Dr. Werner Ehrhardt: Nach zwei gelben und der roten Karte, das Feld räumen oder den anderen mit gesetzlichen Mitteln, der Hilfe Dritter usw. an seinem Tun hindern. Wir leben in einer Welt, in der die Demokratie viel erlaubt, aber es auch Grenzen, Normen und Strafgesetze gibt.
Helga König: Tit-for-Tat wird heute an den Universitäten München und Münster im Rahmen des BWL-Studiums gelehrt. Sie zeigen in Ihrem Buch erstmals, wie jedermann diese Strategie für ein erfolgreicheres Miteinander anwenden kann. Klappt diese Strategie auch im Rahmen von Internetkommunikation?
Dr. Werner Ehrhardt: Ja klar. Da sogar noch etwas leichter, weil die Gefühle oft (nicht immer) schon verraucht sind bevor man etwas schreibt. Es gibt natürlich seit es Emails und Whatsapp, SMS, Twitter und Facebook gibt auch die eine völlige neue Konfliktfalle. Das zu schnelle unbedachte Reagieren. Da werden aber munter noch mal 30 % zusätzliche Konflikte erzeugt. Die man, wenn man das was man da geschrieben hat, nur noch mal durchgelesen hätte voll hätte vermeiden können. Wohl dem, der dann die Regeln sich entschuldigen und wieder gut machen drauf hat.
An den Universitäten München und Münster, sowie in vielen anderen Vorlesungen und Veröffentlichungen wird nur das gelehrt, was von Axelrod als Tit for Tat bekannt gemacht wurde.
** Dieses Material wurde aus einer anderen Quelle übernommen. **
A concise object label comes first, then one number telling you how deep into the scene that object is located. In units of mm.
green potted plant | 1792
Beginne freundlich und ehrlich.
Es sollen beide Gewinner sein.
Schlage bei Verrat sofort und angemessen zurück.
Entschuldige dich und leiste Wiedergutmachung.
Das sind nur 4 Regeln und die allein reichen nicht. Ich musste die Regeln auf 10 erweitern, damit es ein funktionierendes Konfliktlösesystem wird. Das habe ich über 25 Jahre in der Praxis angewendet immer weiter optimiert, so dass es jetzt von jedermann verstehbar und anwendbar ist. Was dazu gekommen ist, sind im Wesentlichen elementare Gesprächsführungsstrategien.
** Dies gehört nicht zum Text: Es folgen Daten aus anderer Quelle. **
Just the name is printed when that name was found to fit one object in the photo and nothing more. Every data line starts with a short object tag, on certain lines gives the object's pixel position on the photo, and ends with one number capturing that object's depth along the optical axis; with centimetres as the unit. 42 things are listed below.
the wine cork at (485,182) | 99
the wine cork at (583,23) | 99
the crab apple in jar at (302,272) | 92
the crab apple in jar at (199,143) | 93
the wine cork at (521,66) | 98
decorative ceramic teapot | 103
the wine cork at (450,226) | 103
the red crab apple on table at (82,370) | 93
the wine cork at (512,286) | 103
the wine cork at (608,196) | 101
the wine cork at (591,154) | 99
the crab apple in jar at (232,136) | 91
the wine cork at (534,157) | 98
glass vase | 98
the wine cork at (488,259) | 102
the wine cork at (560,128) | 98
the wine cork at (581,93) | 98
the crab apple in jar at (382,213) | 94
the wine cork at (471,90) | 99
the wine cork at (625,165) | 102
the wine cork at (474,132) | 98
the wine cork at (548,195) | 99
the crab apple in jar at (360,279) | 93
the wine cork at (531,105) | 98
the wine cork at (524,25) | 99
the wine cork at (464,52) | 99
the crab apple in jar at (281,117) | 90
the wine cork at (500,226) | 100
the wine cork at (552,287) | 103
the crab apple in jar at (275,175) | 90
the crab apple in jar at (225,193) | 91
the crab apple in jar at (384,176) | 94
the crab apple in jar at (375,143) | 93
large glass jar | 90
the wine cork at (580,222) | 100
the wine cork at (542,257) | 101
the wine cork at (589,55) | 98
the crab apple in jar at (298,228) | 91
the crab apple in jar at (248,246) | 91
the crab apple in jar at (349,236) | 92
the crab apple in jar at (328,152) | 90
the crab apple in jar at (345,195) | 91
Helga König: Der Begriff „Streithammel“ kommt ja nicht von Ungefähr. Wie geht man mit solch einem notorisch streitsüchtigen Menschen um? Funktioniert Ihre Strategie dann auch?
Dr. Werner Ehrhardt: Ja. Und zwar die Regel 10. Schluss, aus und vorbei. Sich trennen solange es noch einfach ist.
Bei manchen hat die Strategie 4 allerdings auch schon Wunder bewirkt. Und aus einem Saulus einen Paulus gemacht. Je nachdem wie wichtig der andere einem ist, lohnt es sich da schon mal 2, 3 Monate oder 1, 2 Jahre zu investieren. Dann aber ab zur Entsorgung. Eine Trennung mit Begründung ist übrigens viel humaner als eine Trennung ohne Begründung.
Lieber Dr. Erhardt, herzlichen Dank für das aufschlussreiche Interview.